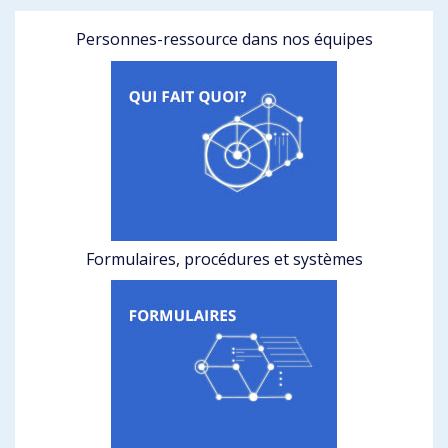
Personnes-ressource dans nos équipes
Formulaires, procédures et systèmes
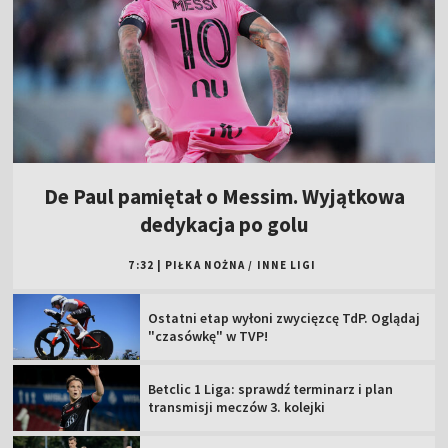
De Paul pamiętał o Messim. Wyjątkowa
dedykacja po golu
7:32
|
PIŁKA NOŻNA
/
INNE LIGI
Ostatni etap wyłoni zwycięzcę TdP. Oglądaj
"czasówkę" w TVP!
Betclic 1 Liga: sprawdź terminarz i plan
transmisji meczów 3. kolejki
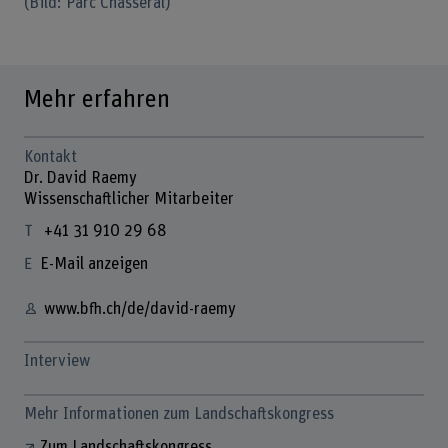
(Bild: Parc Chasseral)
Mehr erfahren
Kontakt
Dr. David Raemy
Wissenschaftlicher Mitarbeiter
+41 31 910 29 68
E-Mail anzeigen
www.bfh.ch/de/david-raemy
Interview
Mehr Informationen zum Landschaftskongress
Zum Landschaftskongress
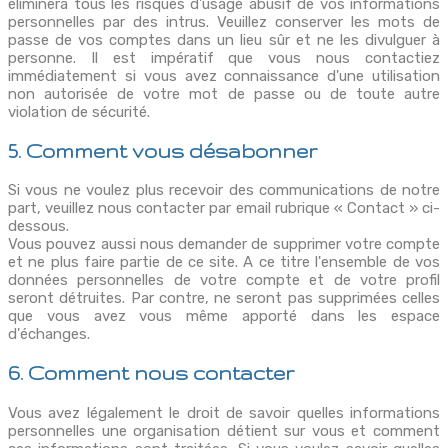
éliminera tous les risques d'usage abusif de vos informations
personnelles par des intrus. Veuillez conserver les mots de
passe de vos comptes dans un lieu sûr et ne les divulguer à
personne. Il est impératif que vous nous contactiez
immédiatement si vous avez connaissance d'une utilisation
non autorisée de votre mot de passe ou de toute autre
violation de sécurité.
5. Comment vous désabonner
Si vous ne voulez plus recevoir des communications de notre
part, veuillez nous contacter par email rubrique « Contact » ci-
dessous.
Vous pouvez aussi nous demander de supprimer votre compte
et ne plus faire partie de ce site. A ce titre l'ensemble de vos
données personnelles de votre compte et de votre profil
seront détruites. Par contre, ne seront pas supprimées celles
que vous avez vous même apporté dans les espace
d'échanges.
6. Comment nous contacter
Vous avez légalement le droit de savoir quelles informations
personnelles une organisation détient sur vous et comment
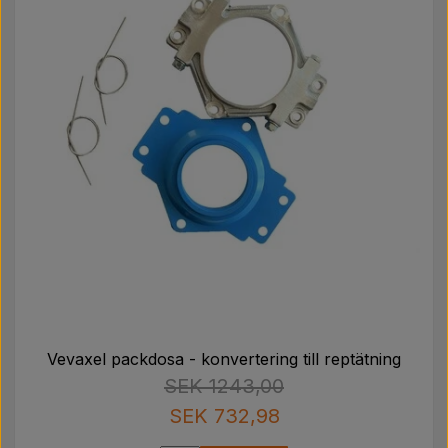
Vevaxel packdosa - konvertering till reptätning
SEK 1243,00
SEK 732,98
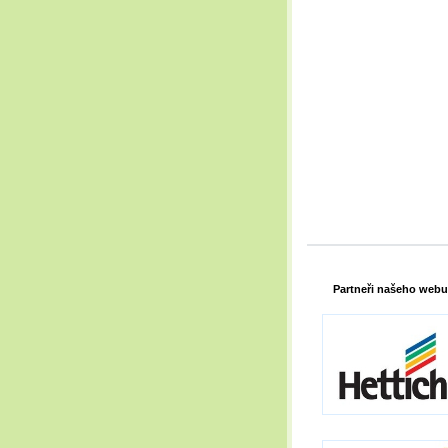
Partneři našeho webu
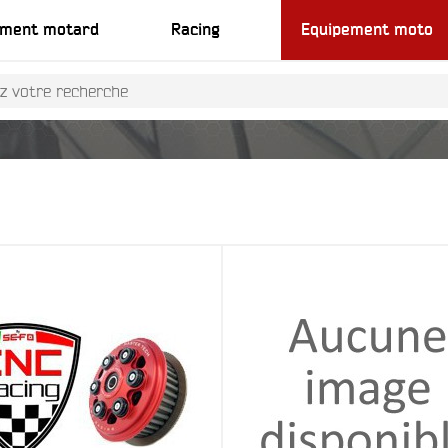
ement motard
Racing
Equipement moto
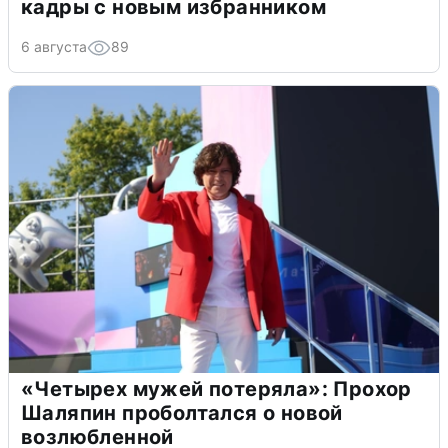
кадры с новым избранником
6 августа
89
«Четырех мужей потеряла»: Прохор
Шаляпин проболтался о новой
возлюбленной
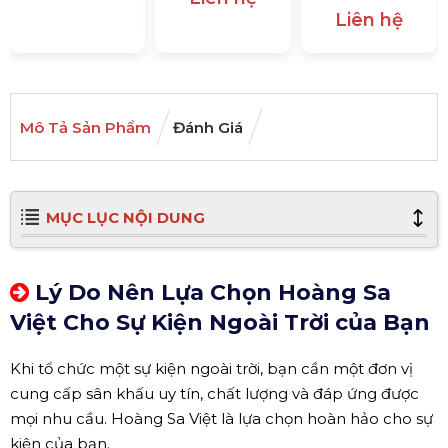
Liên hệ
Mô Tả Sản Phẩm
Đánh Giá
MỤC LỤC NỘI DUNG
Lý Do Nên Lựa Chọn Hoàng Sa
Việt Cho Sự Kiện Ngoài Trời của Bạn
Khi tổ chức một sự kiện ngoài trời, bạn cần một đơn vị
cung cấp sân khấu uy tín, chất lượng và đáp ứng được
mọi nhu cầu. Hoàng Sa Việt là lựa chọn hoàn hảo cho sự
kiện của bạn.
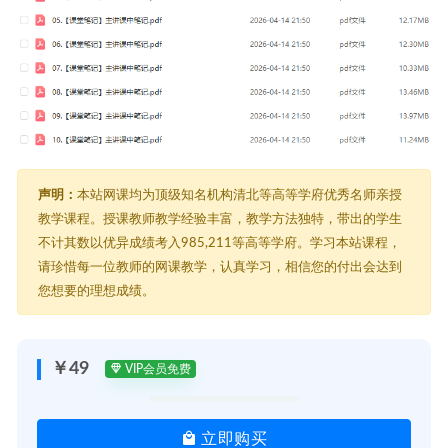
声明：
本站网课均为顶级知名机构清北等高等学府优秀名师亲授
教学课程。授课教师教学经验丰富，教学方法独特，带出的学生
不计其数以优异成绩考入985,211等高等学府。学习本站课程，
请珍惜每一位教师的网课教学，认真学习，相信您的付出会达到
您想要的理想成绩。
￥49
VIP会员免费
立即购买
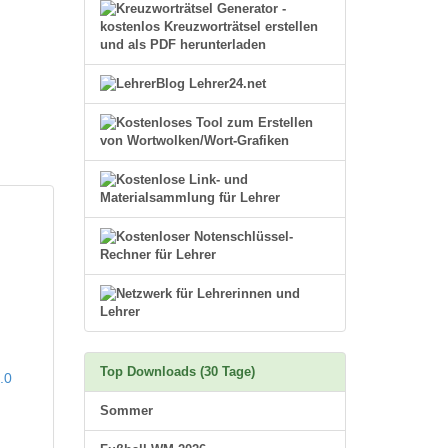
Top Downloads (30 Tage)
.0
Sommer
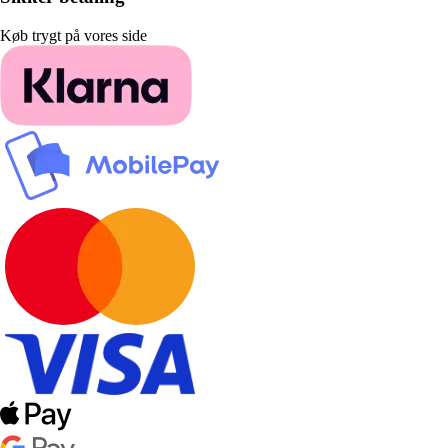
Køb trygt på vores side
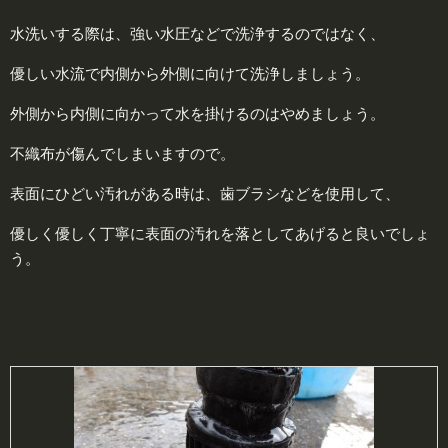
水洗いする際は、強い水圧などで洗浄するのではなく、
優しい水流で内側から外側に向けて洗浄しましょう。
外側から内側に向かって水を掛けるのはやめましょう。
不織布が傷んでしまいますので。
表面にひどい汚れがある時は、歯ブラシなどを使用して、
優しく優しく丁寧に表面の汚れを落としてあげると良いでしょ
う。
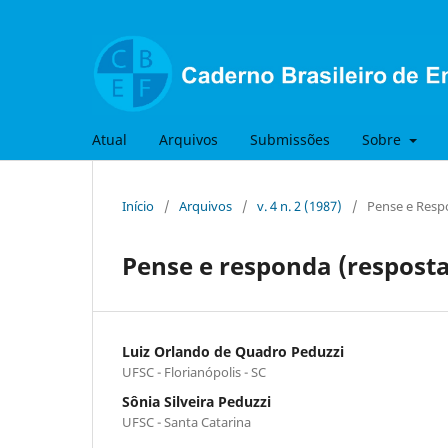
Atual
Arquivos
Submissões
Sobre
Início
/
Arquivos
/
v. 4 n. 2 (1987)
/
Pense e Resp
Pense e responda (respost
Luiz Orlando de Quadro Peduzzi
UFSC - Florianópolis - SC
Sônia Silveira Peduzzi
UFSC - Santa Catarina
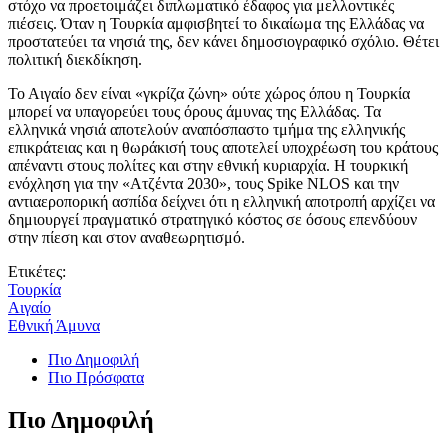
στόχο να προετοιμάζει διπλωματικό έδαφος για μελλοντικές
πιέσεις. Όταν η Τουρκία αμφισβητεί το δικαίωμα της Ελλάδας να
προστατεύει τα νησιά της, δεν κάνει δημοσιογραφικό σχόλιο. Θέτει
πολιτική διεκδίκηση.
Το Αιγαίο δεν είναι «γκρίζα ζώνη» ούτε χώρος όπου η Τουρκία
μπορεί να υπαγορεύει τους όρους άμυνας της Ελλάδας. Τα
ελληνικά νησιά αποτελούν αναπόσπαστο τμήμα της ελληνικής
επικράτειας και η θωράκισή τους αποτελεί υποχρέωση του κράτους
απέναντι στους πολίτες και στην εθνική κυριαρχία. Η τουρκική
ενόχληση για την «Ατζέντα 2030», τους Spike NLOS και την
αντιαεροπορική ασπίδα δείχνει ότι η ελληνική αποτροπή αρχίζει να
δημιουργεί πραγματικό στρατηγικό κόστος σε όσους επενδύουν
στην πίεση και στον αναθεωρητισμό.
Ετικέτες:
Τουρκία
Αιγαίο
Εθνική Άμυνα
Πιο Δημοφιλή
Πιο Πρόσφατα
Πιο Δημοφιλή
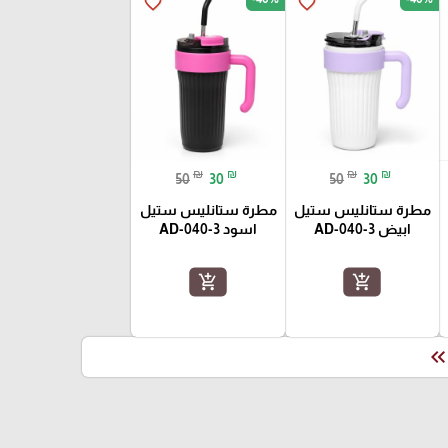
favorite_border
favorite_border
₪
₪
₪
₪
50
30
50
30
مطرة ستانليس ستيل
مطرة ستانليس ستيل
ابيض AD-040-3
اسود AD-040-3
add_shopping_cart
add_shopping_cart
keyboard_double_arrow_le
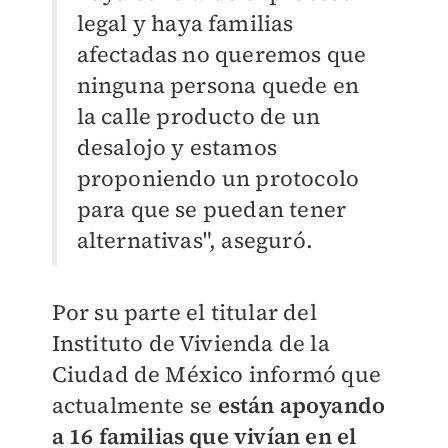
legal y haya familias
afectadas no queremos que
ninguna persona quede en
la calle producto de un
desalojo y estamos
proponiendo un protocolo
para que se puedan tener
alternativas", aseguró.
Por su parte el titular del
Instituto de Vivienda de la
Ciudad de México informó que
actualmente se
están apoyando
a 16 familias que vivían en el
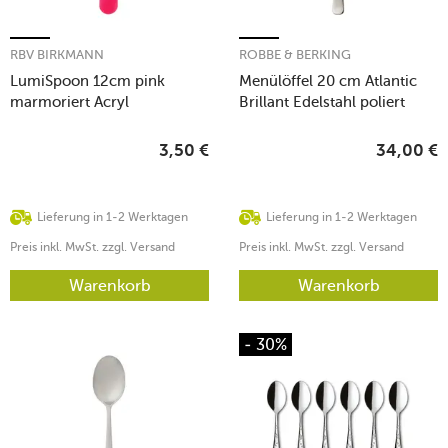
RBV BIRKMANN
ROBBE & BERKING
LumiSpoon 12cm pink
Menülöffel 20 cm Atlantic
marmoriert Acryl
Brillant Edelstahl poliert
3,50
€
34,00
€
Lieferung in 1-2 Werktagen
Lieferung in 1-2 Werktagen
Preis inkl. MwSt. zzgl. Versand
Preis inkl. MwSt. zzgl. Versand
Warenkorb
Warenkorb
- 30%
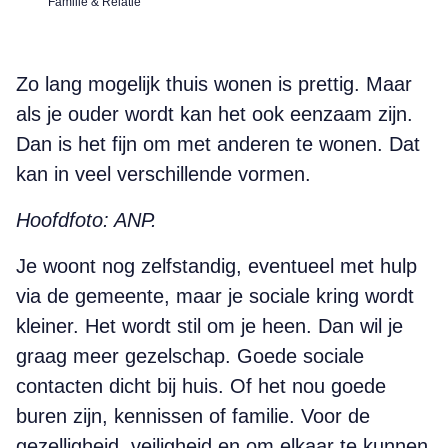
Familie & Relatie
Zo lang mogelijk thuis wonen is prettig. Maar
als je ouder wordt kan het ook eenzaam zijn.
Dan is het fijn om met anderen te wonen. Dat
kan in veel verschillende vormen.
Hoofdfoto: ANP.
Je woont nog zelfstandig, eventueel met hulp
via de gemeente, maar je sociale kring wordt
kleiner. Het wordt stil om je heen. Dan wil je
graag meer gezelschap. Goede sociale
contacten dicht bij huis. Of het nou goede
buren zijn, kennissen of familie. Voor de
gezelligheid, veiligheid en om elkaar te kunnen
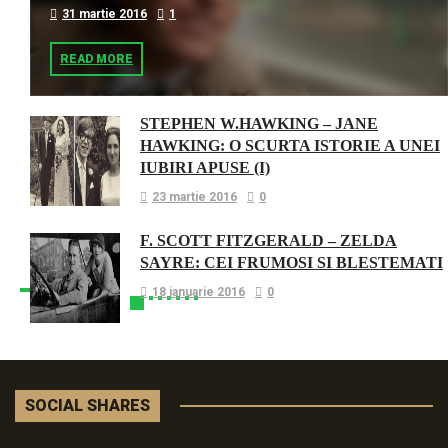
31 martie 2016
1
READ MORE
STEPHEN W.HAWKING – JANE
HAWKING: O SCURTA ISTORIE A UNEI
IUBIRI APUSE (I)
23 martie 2016
0
F. SCOTT FITZGERALD – ZELDA
SAYRE: CEI FRUMOSI SI BLESTEMATI
18 ianuarie 2016
0
SOCIAL SHARES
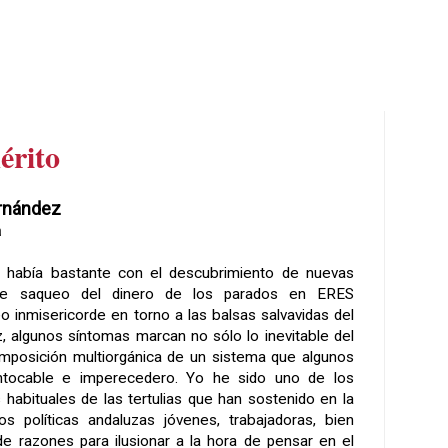
érito
rnández
a
o había bastante con el descubrimiento de nuevas
de saqueo del dinero de los parados en ERES
o inmisericorde en torno a las balsas salvavidas del
uz, algunos síntomas marcan no sólo lo inevitable del
omposición multiorgánica de un sistema que algunos
intocable e imperecedero. Yo he sido uno de los
habituales de las tertulias que han sostenido en la
 políticas andaluzas jóvenes, trabajadoras, bien
e razones para ilusionar a la hora de pensar en el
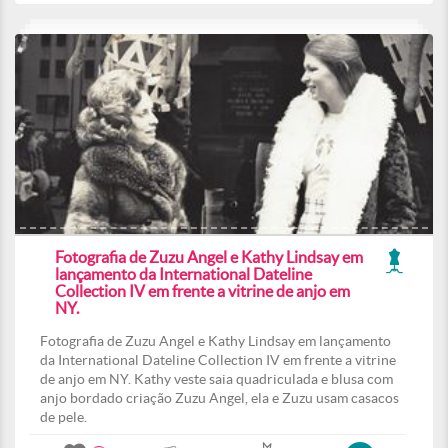
Fotografia de Zuzu Angel e Kathy Lindsay em
lançamento da International Dateline
Collection IV em frente a vitrine de anjo em
NY.
Fotografia de Zuzu Angel e Kathy Lindsay em lançamento
da International Dateline Collection IV em frente a vitrine
de anjo em NY. Kathy veste saia quadriculada e blusa com
anjo bordado criação Zuzu Angel, ela e Zuzu usam casacos
de pele.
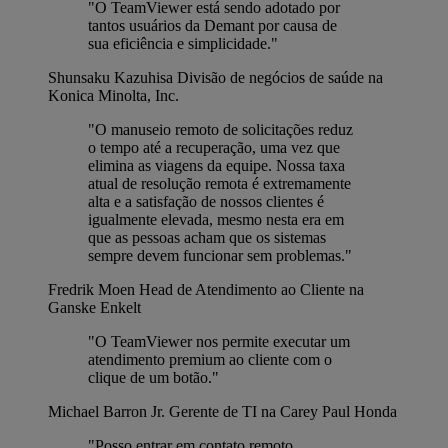
"O TeamViewer está sendo adotado por
tantos usuários da Demant por causa de
sua eficiência e simplicidade."
Shunsaku Kazuhisa
Divisão de negócios de saúde na
Konica Minolta, Inc.
"O manuseio remoto de solicitações reduz
o tempo até a recuperação, uma vez que
elimina as viagens da equipe. Nossa taxa
atual de resolução remota é extremamente
alta e a satisfação de nossos clientes é
igualmente elevada, mesmo nesta era em
que as pessoas acham que os sistemas
sempre devem funcionar sem problemas."
Fredrik Moen
Head de Atendimento ao Cliente na
Ganske Enkelt
"O TeamViewer nos permite executar um
atendimento premium ao cliente com o
clique de um botão."
Michael Barron Jr.
Gerente de TI na Carey Paul Honda
"Posso entrar em contato remoto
::::::::
» **ABOUT THIS EXERCISE**:
In the listing above, find the line containing "kiện của bạn." and the line containing "Luiz Orlando de Quadro Peduzzi", then output those two lines and everything between them exactly as written, without the images.

» **YOUR RESPONSE**:
kiện của bạn.
声明：
本站网课均为顶级知名机构清北等高等学府优秀名师亲授
教学课程。授课教师教学经验丰富，教学方法独特，带出的学生
不计其数以优异成绩考入985,211等高等学府。学习本站课程，
请珍惜每一位教师的网课教学，认真学习，相信您的付出会达到
您想要的理想成绩。
￥49
VIP会员免费
立即购买
Top Downloads (30 Tage)
.0
Sommer
Køb trygt på vores side
水洗いする際は、強い水圧などで洗浄するのではなく、
優しい水流で内側から外側に向けて洗浄しましょう。
外側から内側に向かって水を掛けるのはやめましょう。
不織布が傷んでしまいますので。
表面にひどい汚れがある時は、歯ブラシなどを使用して、
優しく優しく丁寧に表面の汚れを落としてあげると良いでしょ
う。
Atual
Arquivos
Submissões
Sobre
Início
/
Arquivos
/
v. 4 n. 2 (1987)
/
Pense e Resp
Pense e responda (respost
Luiz Orlando de Quadro Peduzzi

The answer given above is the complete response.